How the wood is chosen shapes how the toy is made. Hard maple and beech go to the table saw, the band saw, and especially the lathe, because they are dense enough to take fast machining without tearing out. Cherry and walnut are often hand-finished with cabinet scrapers and hand-sanded through finer grits because their figured grain rewards careful, slow work. Baltic birch ply goes to the CNC router or laser cutter, where its perfectly flat sheets allow batch-produced parts with sub-millimetre precision. Basswood is the one wood routinely shaped with hand carving knives and gouges, often by a single craftsperson from rough blank to finished animal. Every species has its own dust personality too — beech dust is fine and irritating, walnut dust can sensitise some makers, basswood dust is among the most pleasant — and good workshops match dust extraction and ventilation to the wood being run that day.
Finishing choices follow the same logic. Pale woods like maple, beech, birch, and basswood take natural oil-and-wax finishes that show off their honest light colour without yellowing them too much. Cherry and walnut are usually finished with the lightest possible coat — often just a single application of pure linseed or tung oil — because anything heavier muddies their figure. Any wood meant for an under-three child must finish food-safe, which in practice means linseed oil, tung oil, beeswax, carnauba wax, or certified toy-safe water-based stains and lacquers tested to EN 71-3 or ASTM F963. The wood and the finish are chosen together, not in sequence: a maker who knows the piece will be finished in clear beeswax will pick the wood that looks best under exactly that finish.

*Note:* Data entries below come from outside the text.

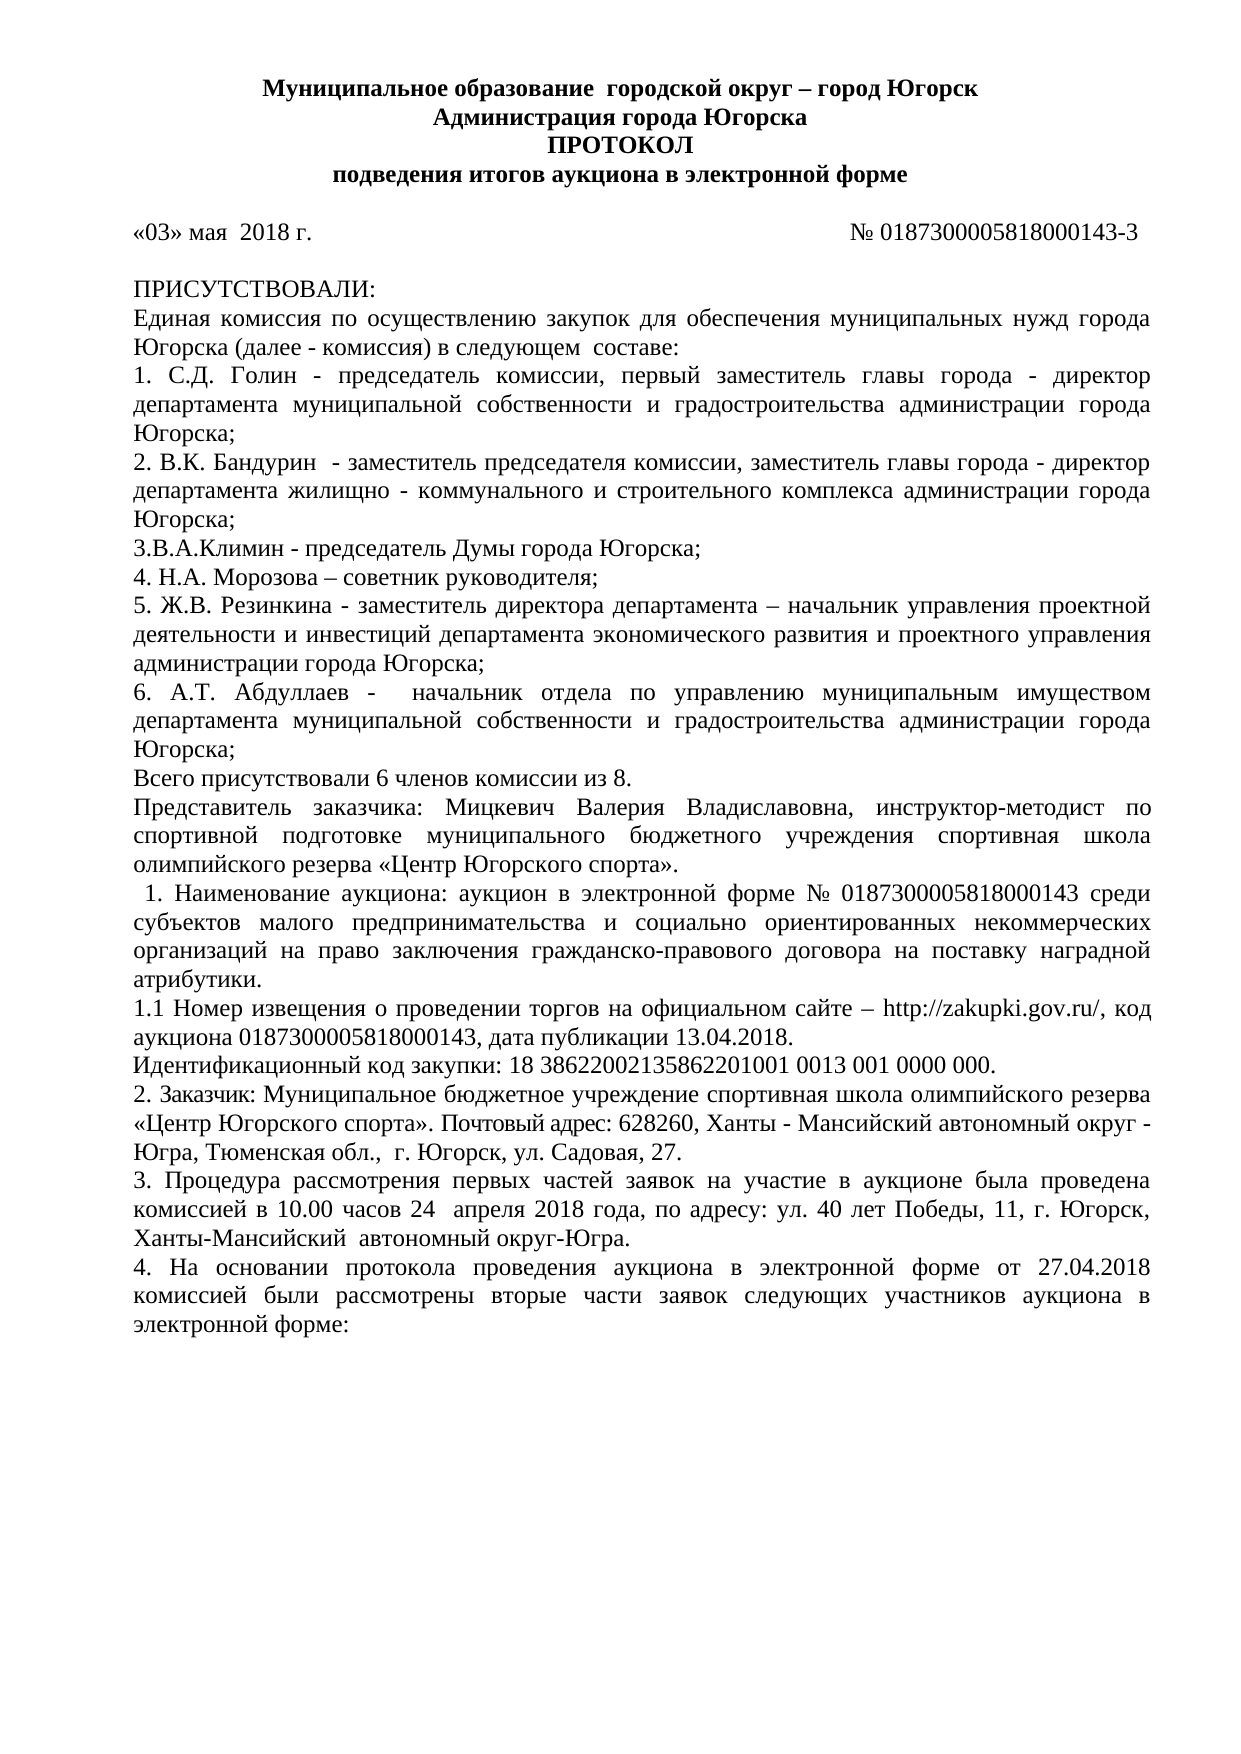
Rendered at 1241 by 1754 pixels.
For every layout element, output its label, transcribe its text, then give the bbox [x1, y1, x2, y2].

text Идентификационный код закупки: 18 38622002135862201001 0013 001 0000 000. [89, 1051, 1152, 1079]
text 2. Заказчик: Муниципальное бюджетное учреждение спортивная школа олимпийского резерва «Центр Югорского спорта». Почтовый адрес: 628260, Ханты - Мансийский автономный округ - Югра, Тюменская обл., г. Югорск, ул. Садовая, 27. [133, 1079, 1152, 1166]
text «03» мая 2018 г. № 0187300005818000143-3 [89, 217, 1152, 246]
text 4. Н.А. Морозова – советник руководителя; [133, 562, 1152, 591]
text подведения итогов аукциона в электронной форме [89, 159, 1152, 188]
list 2. В.К. Бандурин - заместитель председателя комиссии, заместитель главы города - директор департамента жилищно - коммунального и строительного комплекса администрации города Югорска; [133, 447, 1152, 533]
text 3. Процедура рассмотрения первых частей заявок на участие в аукционе была проведена комиссией в 10.00 часов 24 апреля 2018 года, по адресу: ул. 40 лет Победы, 11, г. Югорск, Ханты-Мансийский автономный округ-Югра. [133, 1166, 1152, 1252]
text ПРИСУТСТВОВАЛИ: [133, 274, 1152, 303]
text Единая комиссия по осуществлению закупок для обеспечения муниципальных нужд города Югорска (далее - комиссия) в следующем составе: [133, 303, 1152, 361]
text 5. Ж.В. Резинкина - заместитель директора департамента – начальник управления проектной деятельности и инвестиций департамента экономического развития и проектного управления администрации города Югорска; [133, 591, 1152, 677]
text 1. Наименование аукциона: аукцион в электронной форме № 0187300005818000143 среди субъектов малого предпринимательства и социально ориентированных некоммерческих организаций на право заключения гражданско-правового договора на поставку наградной атрибутики. [133, 878, 1152, 993]
list 1. С.Д. Голин - председатель комиссии, первый заместитель главы города - директор департамента муниципальной собственности и градостроительства администрации города Югорска; [133, 361, 1152, 447]
text Муниципальное образование городской округ – город Югорск [89, 73, 1152, 102]
text 4. На основании протокола проведения аукциона в электронной форме от 27.04.2018 комиссией были рассмотрены вторые части заявок следующих участников аукциона в электронной форме: [133, 1252, 1152, 1338]
text Администрация города Югорска [89, 102, 1152, 131]
text Всего присутствовали 6 членов комиссии из 8. [133, 763, 1152, 792]
text 1.1 Номер извещения о проведении торгов на официальном сайте – http://zakupki.gov.ru/, код аукциона 0187300005818000143, дата публикации 13.04.2018. [133, 993, 1152, 1051]
list 3.В.А.Климин - председатель Думы города Югорска; [133, 533, 1152, 562]
text 6. А.Т. Абдуллаев - начальник отдела по управлению муниципальным имуществом департамента муниципальной собственности и градостроительства администрации города Югорска; [133, 677, 1152, 763]
text Представитель заказчика: Мицкевич Валерия Владиславовна, инструктор-методист по спортивной подготовке муниципального бюджетного учреждения спортивная школа олимпийского резерва «Центр Югорского спорта». [133, 792, 1152, 878]
text ПРОТОКОЛ [89, 131, 1152, 159]
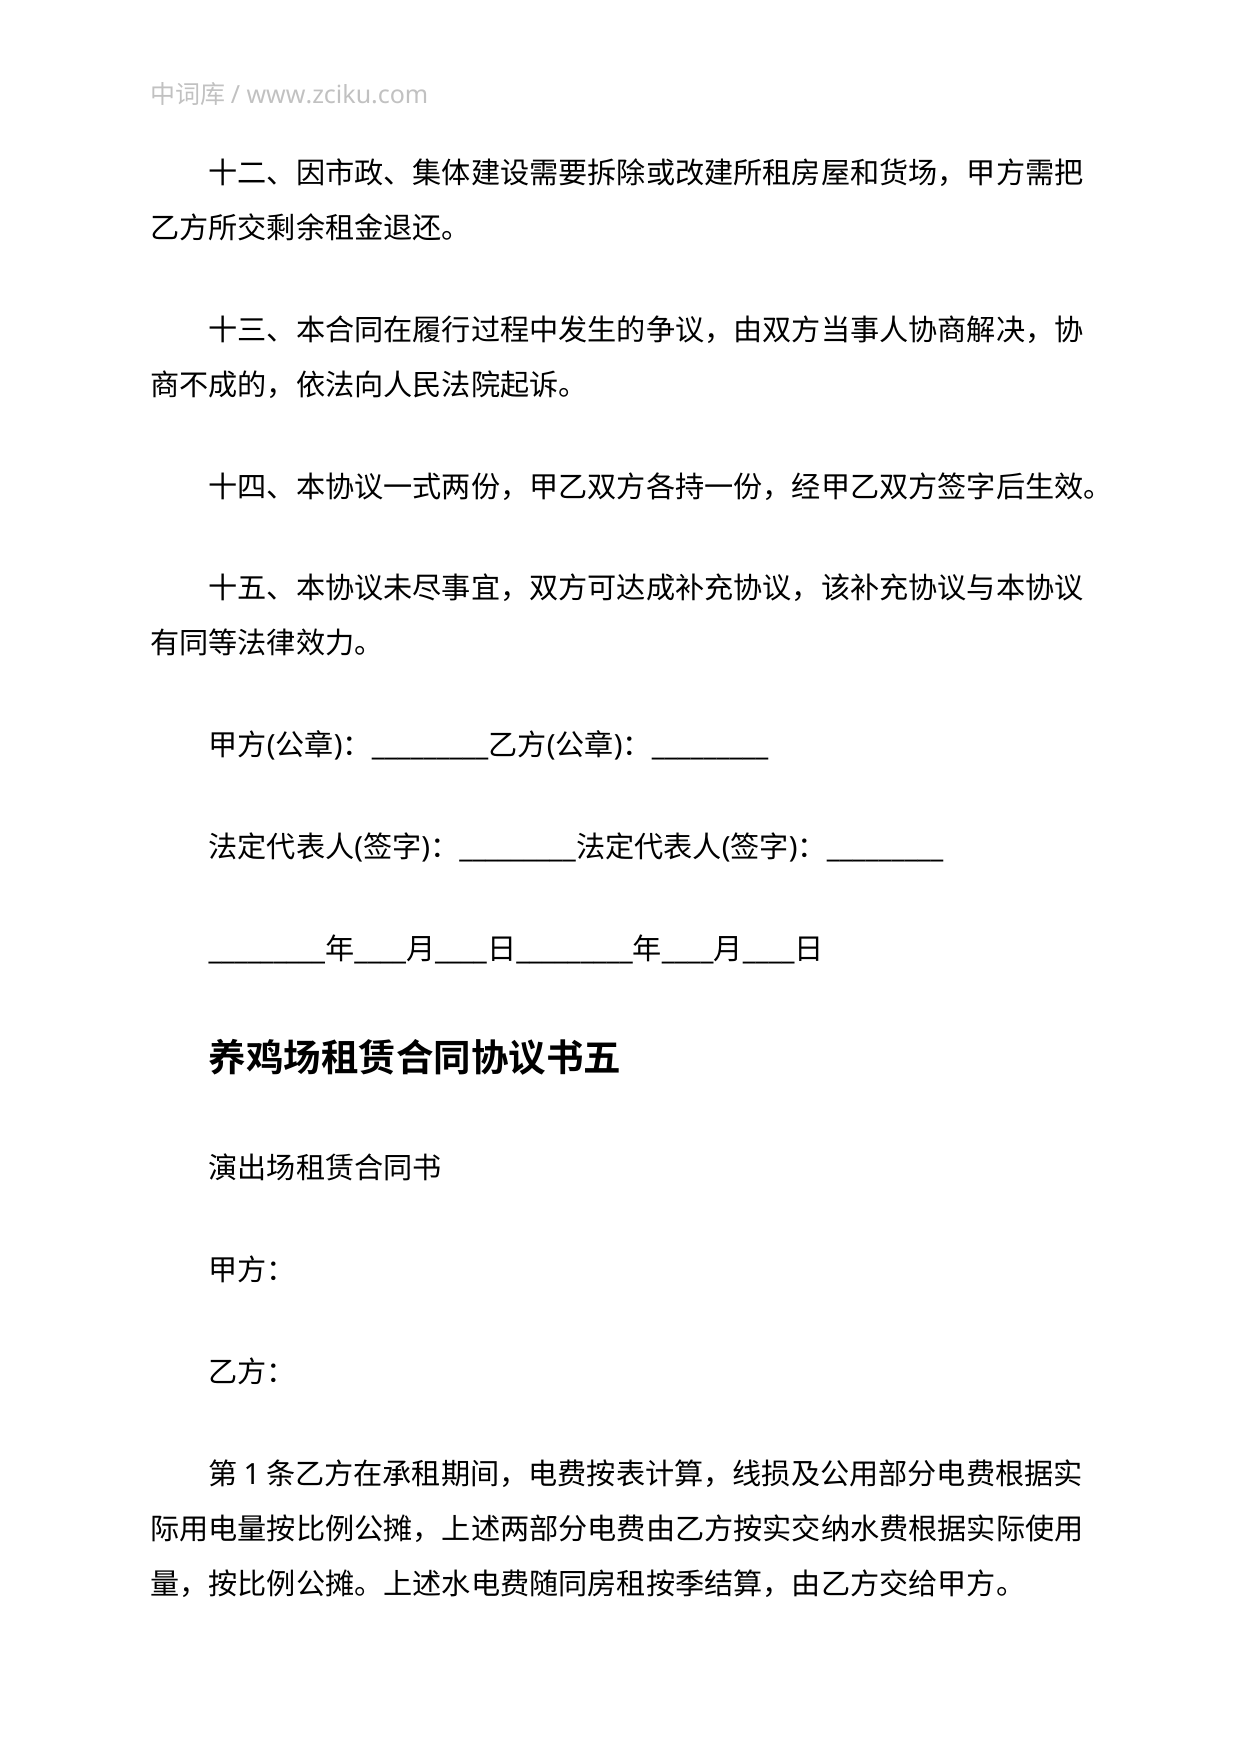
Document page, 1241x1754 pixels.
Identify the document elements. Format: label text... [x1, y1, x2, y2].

text _________年____月____日_________年____月____日 [150, 926, 1090, 968]
text 甲方(公章)：_________乙方(公章)：_________ [150, 722, 1090, 764]
text 十五、本协议未尽事宜，双方可达成补充协议，该补充协议与本协议有同等法律效力。 [150, 565, 1090, 662]
text 十三、本合同在履行过程中发生的争议，由双方当事人协商解决，协商不成的，依法向人民法院起诉。 [150, 307, 1090, 404]
text 十四、本协议一式两份，甲乙双方各持一份，经甲乙双方签字后生效。 [150, 463, 1090, 506]
text 养鸡场租赁合同协议书五 [150, 1028, 1090, 1082]
text 甲方： [150, 1247, 1090, 1289]
text 法定代表人(签字)：_________法定代表人(签字)：_________ [150, 824, 1090, 866]
text 十二、因市政、集体建设需要拆除或改建所租房屋和货场，甲方需把乙方所交剩余租金退还。 [150, 150, 1090, 247]
text 第1条乙方在承租期间，电费按表计算，线损及公用部分电费根据实际用电量按比例公摊，上述两部分电费由乙方按实交纳水费根据实际使用量，按比例公摊。上述水电费随同房租按季结算，由乙方交给甲方。 [150, 1450, 1090, 1603]
text 演出场租赁合同书 [150, 1145, 1090, 1187]
text 乙方： [150, 1349, 1090, 1391]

Cost, in the end, is the honest reason makers choose one wood over another as much as aesthetics or performance. A simple set of natural stacking rings made in beech might land at a retail price of CAD $35; the same set in cherry can easily reach $75, and in figured walnut, well over $120 — and every dollar of that difference is, in part, the raw lumber cost flowing through. None of these woods is 'better' in the abstract. Beech is better for a robust, affordable shape sorter; cherry is better for a christening-gift baby rattle; Baltic birch is better for a 24-piece puzzle; walnut is better for a chess set built to be played with for fifty years; basswood is better for a hand-carved animal that will live on a child's bookshelf. A good maker chooses the wood to match what the toy is supposed to do, and that match is most of the reason a great wooden toy feels great in the hand.
When you next pick up a wooden toy, look at it for a second longer than usual. Notice the colour and the grain. Press a fingernail gently into a corner — does it dent easily, or does the wood resist? Roll it in your palm to feel the weight. Most of the time you can guess the species, and once you can, you can read the maker's whole set of decisions: what they wanted the toy to do, who they made it for, how long they expected it to last, and how much they were willing to spend on the wood that would carry all of that into the playroom. That is the real education in wooden toys. It begins, as it always has, with the wood.